De qualquer forma, com Curitiba confirmada ou excluída da Copa, o episódio precisa servir de aprendizado. O presidente que em 2007 garantia que tudo seria feito pela iniciativa privada fechou os olhos quando começaram a surgir as demandas por dinheiro público nos estádios. Lula, assim, surge como o primeiro, mas não o único responsável. Dirigentes esportivos pediram, e gestores públicos concederam grandes somas para levar a Copa não só a Curitiba, mas a outras cidades. Considerando a qualidade dos serviços públicos, longe do “padrão Fifa”, é preciso perguntar: terá valido a pena? Houve mau uso do dinheiro? Este é um novelo que tem de ser desfiado.

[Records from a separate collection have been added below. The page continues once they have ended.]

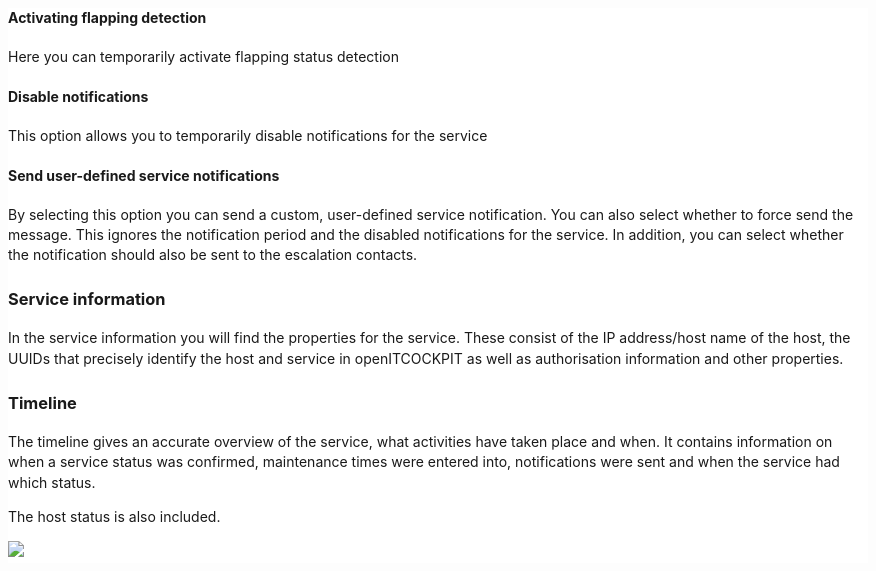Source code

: #### Activating flapping detection

Here you can temporarily activate flapping status detection

#### Disable notifications

This option allows you to temporarily disable notifications for the service

#### Send user-defined service notifications

By selecting this option you can send a custom, user-defined service notification. You can also select whether to force
send the message. This ignores the notification period and the disabled notifications for the service. In addition, you
can select whether the notification should also be sent to the escalation contacts.

### Service information

In the service information you will find the properties for the service. These consist of the IP address/host name of
the host, the UUIDs that precisely identify the host and service in openITCOCKPIT as well as authorisation information
and other properties.

### Timeline

The timeline gives an accurate overview of the service, what activities have taken place and when. It contains
information on when a service status was confirmed, maintenance times were entered into, notifications were sent and
when the service had which status.

The host status is also included.

![](/images/services-browsertimeline.png)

É preciso ressaltar que a situação dos estádios é mero espelho da situação do país. Desde 2007 se sabia que o Brasil sediaria a Copa. Em julho daquele ano já havia uma lista de 18 potenciais cidades-sede. Mesmo com a definição das sedes ocorrendo apenas em maio de 2009, a presença de várias delas era certa, e Curitiba estava na lista final de muitos especialistas. Ainda assim, tudo foi deixado para a última hora. É possível que os torcedores estrangeiros encontrem vários aeroportos em obras. Em 2009, a então ministra da Casa Civil, Dilma Rousseff, prometia que o trem-bala entre São Paulo e Rio estaria funcionando antes da Copa – até agora não há um dormente instalado. No último dia 5, reportagem da Gazeta do Povo mostrou que nenhuma das obras de mobilidade previstas para Curitiba estava pronta. Projetos foram alterados ou suprimidos, prejudicando o chamado “legado” que a Copa traria.
Em março de 2012, Valcke disse que o país precisava de um “chute no traseiro” para acelerar os preparativos da Copa. Em vez de reconhecer que o francês tinha razão, a maioria dos brasileiros entrou em um surto nacionalista de repúdio às declarações. Àquela altura, ainda faltavam mais de dois anos para a Copa. Agora, faltando menos de cinco meses para o pontapé inicial, pode-se desculpar até a deselegância nos termos usados por Valcke. Afinal, se mesmo com palavras duras os brasileiros deixaram a situação chegar aonde chegou, onde estaríamos se a Fifa recorresse apenas a advertências suaves?